David Ledgerwood joined me on the Conquer Local podcast to walk through lead to close execution and how consulting firms and agencies add another zero to their revenue.

When a seven figure sales expert shows up on the Conquer Local Podcast to tell me the name of his company is a deliberate reminder to add a zero to your revenue, I pay attention. David Ledgerwood, who goes by “Ledge” and runs AD1 Zero with a team of senior sales experts, joined me to unpack what it actually takes to move from founder led sales into scalable revenue.
This conversation went deep fast. David has closed and managed more than 100,000 hours of development and 10x’d revenues to a mid seven figure run rate at Gun.io, so when he talks about lead to close execution for B2B services and tech, he’s lived the playbook. Here is what stood out to me.
B2B Buying Really Is Different, and Not For the Reason You Think
I’ve argued for years that a buyer is a buyer, and the research they do online before they ever speak to a rep is what actually shapes the deal. David pushed on that and we landed in a good place. Larger ticket sizes do introduce more human complexity, more stakeholders, and a longer consultative arc.

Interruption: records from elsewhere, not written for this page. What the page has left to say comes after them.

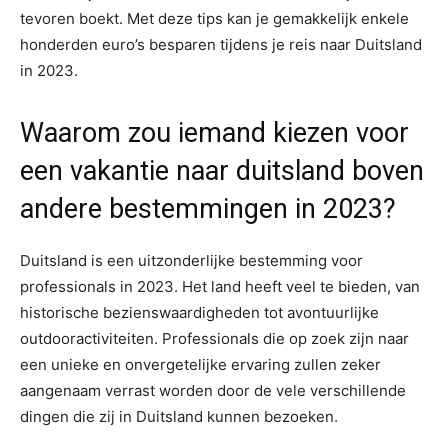
tevoren boekt. Met deze tips kan je gemakkelijk enkele
honderden euro’s besparen tijdens je reis naar Duitsland
in 2023.
Waarom zou iemand kiezen voor
een vakantie naar duitsland boven
andere bestemmingen in 2023?
Duitsland is een uitzonderlijke bestemming voor
professionals in 2023. Het land heeft veel te bieden, van
historische bezienswaardigheden tot avontuurlijke
outdooractiviteiten. Professionals die op zoek zijn naar
een unieke en onvergetelijke ervaring zullen zeker
aangenaam verrast worden door de vele verschillende
dingen die zij in Duitsland kunnen bezoeken.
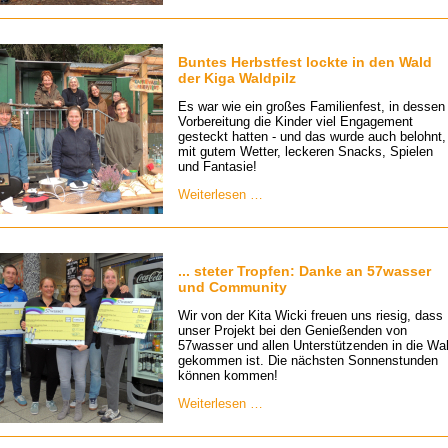
feierte
Einweihung
Buntes Herbstfest lockte in den Wald
der Kiga Waldpilz
Es war wie ein großes Familienfest, in dessen
Vorbereitung die Kinder viel Engagement
gesteckt hatten - und das wurde auch belohnt,
mit gutem Wetter, leckeren Snacks, Spielen
und Fantasie!
Buntes
Weiterlesen …
Herbstfest
lockte
in
den
Wald
... steter Tropfen: Danke an 57wasser
der
und Community
Kiga
Waldpilz
Wir von der Kita Wicki freuen uns riesig, dass
unser Projekt bei den Genießenden von
57wasser und allen Unterstützenden in die Wa
gekommen ist. Die nächsten Sonnenstunden
können kommen!
...
Weiterlesen …
steter
Tropfen:
Danke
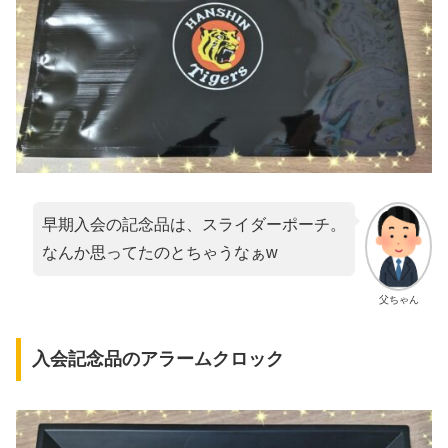
早期入会の記念品は、スライダーポーチ。
なんか思ってたのとちゃうなぁw
父ちゃん
入会記念品のアラームクロック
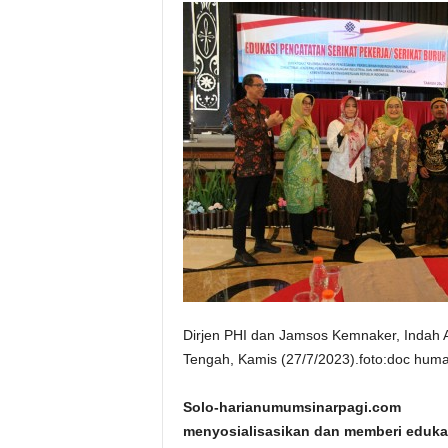
Dirjen PHI dan Jamsos Kemnaker, Indah A
Tengah, Kamis (27/7/2023).foto:doc hum
Solo-harianumumsinarpagi.com 
menyosialisasikan dan memberi edukas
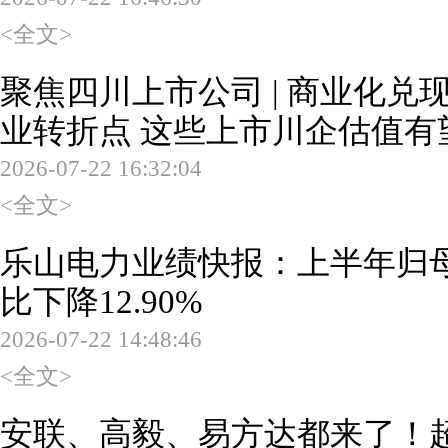
<全文>
聚焦四川上市公司 | 商业化
业转折点 这些上市川企估值有
2026-07-22 16:32:04
<全文>
乐山电力业绩快报：上半年归母净
比下降12.90%
2026-07-22 14:48:46
<全文>
安联、高毅、易方达都来了！超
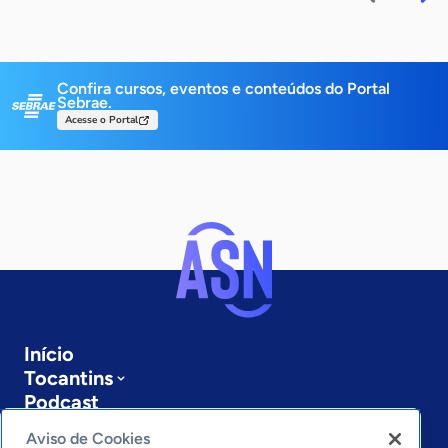
Confira cursos, eventos e conteúdos do Portal
Sebrae.
Acesse o Portal
Início
Tocantins
Podcast
Sobre a ASN
Aviso de Cookies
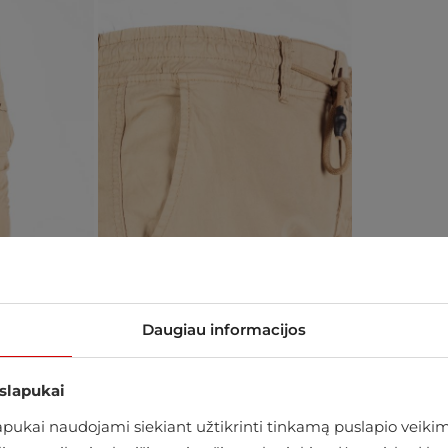
Daugiau informacijos
 slapukai
ukai naudojami siekiant užtikrinti tinkamą puslapio veikimą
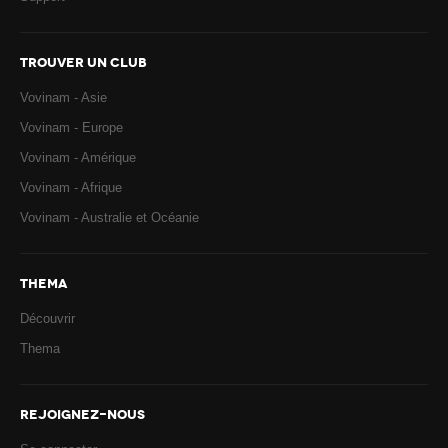
TROUVER UN CLUB
Vovinam - Asie
Vovinam - Europe
Vovinam - Amérique
Vovinam - Afrique
Vovinam - Australie et Océanie
THEMA
Découvrir
Thema
REJOIGNEZ-NOUS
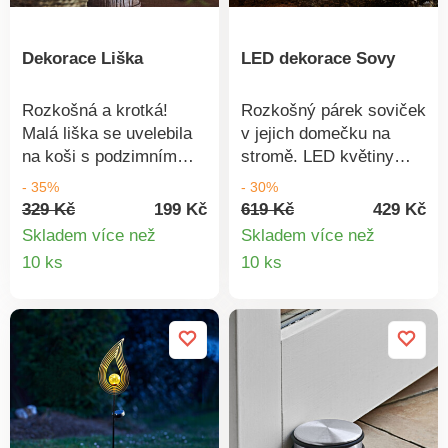
Dekorace Liška
LED dekorace Sovy
Rozkošná a krotká!
Rozkošný párek soviček
Malá liška se uvelebila
v jejich domečku na
na koši s podzimním
stromě. LED květiny
listím. Okouzlující
zajišťují příjemné
- 35%
- 30%
podzimní dekorace
osvětlení.
329 Kč
199 Kč
619 Kč
429 Kč
dovnitř i ven!Pečlivé
Polyresin/plast, 20 x 24
Skladem více než
Skladem více než
zpracování. Originální
cm. Provoz na 2 mikro
Detail
Detail
10 ks
10 ks
podzimní dekorace.
baterie AAA (nejsou
produktu
produkt
Odolná vůči počasí.
součástí).Se 3 LED
diodami Květy svítí
Odolné vůči počasí
Provoz na baterie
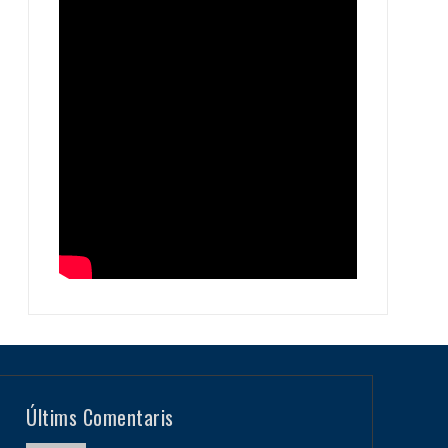
Últims Comentaris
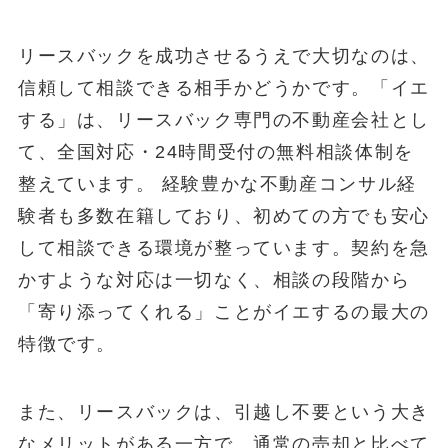
リースバックを成功させるうえで大切なのは、
信頼して相談できる相手かどうかです。「イエ
する」は、リースバック専門の不動産会社とし
て、全国対応・24時間受付の無料相談体制を
整えています。 経験豊かな不動産コンサル経
験者も多数在籍しており、初めての方でも安心
して相談できる環境が整っています。契約を急
かすような対応は一切なく、相談の段階から
「寄り添ってくれる」ことがイエするの最大の
特徴です。
また、リースバックは、引越し不要という大き
なメリットがある一方で、通常の売却と比べて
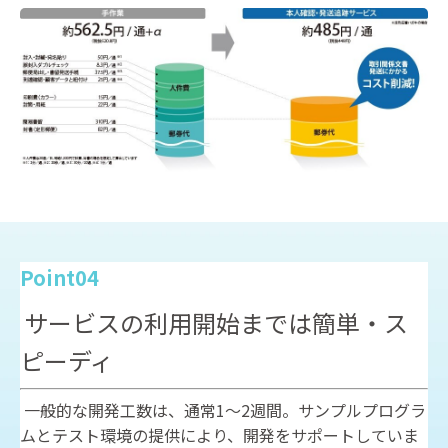
Point04
サービスの利用開始までは簡単・ス
ピーディ
一般的な開発工数は、通常1～2週間。サンプルプログラ
ムとテスト環境の提供により、開発をサポートしていま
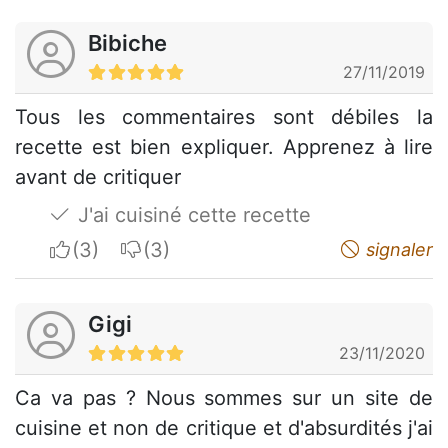
Bibiche
27/11/2019
Tous les commentaires sont débiles la
recette est bien expliquer. Apprenez à lire
avant de critiquer
J'ai cuisiné cette recette
I apreciate
I do not appreciate
signaler
Gigi
23/11/2020
Ca va pas ? Nous sommes sur un site de
cuisine et non de critique et d'absurdités j'ai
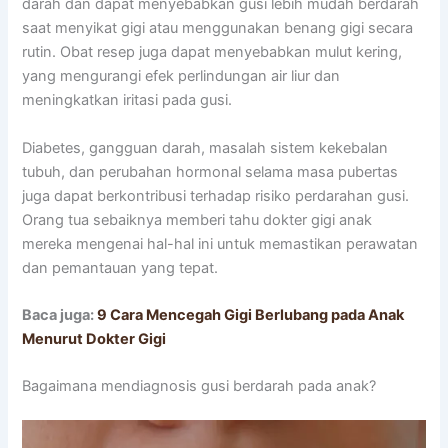
darah dan dapat menyebabkan gusi lebih mudah berdarah
saat menyikat gigi atau menggunakan benang gigi secara
rutin. Obat resep juga dapat menyebabkan mulut kering,
yang mengurangi efek perlindungan air liur dan
meningkatkan iritasi pada gusi.
Diabetes, gangguan darah, masalah sistem kekebalan
tubuh, dan perubahan hormonal selama masa pubertas
juga dapat berkontribusi terhadap risiko perdarahan gusi.
Orang tua sebaiknya memberi tahu dokter gigi anak
mereka mengenai hal-hal ini untuk memastikan perawatan
dan pemantauan yang tepat.
Baca juga:
9 Cara Mencegah Gigi Berlubang pada Anak
Menurut Dokter Gigi
Bagaimana mendiagnosis gusi berdarah pada anak?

At the same time, the research is already happening, so a great virtual doorway is non-negotiable.
Ledge put it clearly:
“Let’s allow prospects to self-select out and give them as much information as possible to make a great decision, when they just need to talk to us about the two or three things that actually just apply to them.”
That is exactly the mindset I try to reinforce with sales leaders. If your front end content is strong, the call becomes about customization, not education. If your front end content is weak, your reps are stuck answering 101 questions that a blog post should have handled.
Hiring Salespeople Is The Hardest Thing We Do
I asked David how he hires. His answer was refreshingly honest. He told me he has not cracked that nut, and he now hires professionals to help him do it. That took guts to say on a podcast.
Here is why this matters. The negative leverage on a bad sales hire is brutal:
- You pay the salary without getting the revenue.
- You lose the ramp time you could have spent on a better hire.
- The prospects that rep touched poorly are probably never coming back.
- Your culture absorbs the damage while you wait to make a decision.
I lived this myself. I’ve been slow to fire and I regret those calls more than any other. One of my early CEO mentors was relentless. You make your numbers or you are out. It stung the first time I watched it, and then I realized that is the only way to protect the rest of the team. If you want the full picture on this, I covered it in the fastest ways sales reps burn leads.
Why Revenue Programs Fail: The Feedback Loop Is Broken
When I asked David what single thing causes a sales program to fail, his answer was not quotas or comp plans. It was the missing feedback loop between sales and the rest of the business.
Every call surfaces questions, objections, positive reactions, industry insights, and competitive intel. Most organizations collect none of that in a usable format. They segment sales, marketing, product, and finance until nobody is sharing what they are learning.
David’s fix is beautifully simple. Pick 20 to 50 calls. Write down five things from each:
- Positive reactions
- Insights about the industry or company
- Needs the prospect surfaced
- Questions they asked
- Objections they raised
Then sort by frequency. That pie chart becomes your content prompt list, your pre-call email sequence, and your mid funnel enablement. He told me clients actually thank his team for the pre-call emails because the drip answers the questions they were already going to ask.
The Sales Tech Stack Is Helpful, But Don’t Wait For It
We also got into Gong, Clari, and the flood of new AI coaching tools. David’s take lined up with mine. The tech is incredible and it is still evolving faster than procurement cycles can keep up. His advice: if you cannot buy it yet, do it manually. Have an analyst, a rep, or yourself watch calls and capture those five buckets above. The insight is there. Someone just has to go get it.
I’ve seen this firsthand. In a building where we processed 18,000 customer communications a day, keyword analysis on call transcripts told us whether a new initiative was landing. You can run that same play on a spreadsheet if you have to.
The One Thing Ledge Would Tell You to Add a Zero
I always give my guests the final word. David came back to the feedback loop. Capture the intelligence from every call, feed it back into top of funnel and mid funnel assets, and watch your average contract value and close ratio lift.
That tracks with something I talk about constantly. Alignment between sales, marketing, product, and customer success is not a nice to have. It is the difference between a team that grows and a team that repeats the same expensive mistakes every quarter. For the long view on why, read my take on scaling and the three jobs of a CEO.
Where To Go From Here
If you want to add another zero to your revenue, start with the five-bucket exercise on your next 20 calls. Share what you find with marketing, product, and customer success. Then build a pre-call drip that answers the top three questions prospects ask before they ever dial in. That is where a good sales program turns into a great one.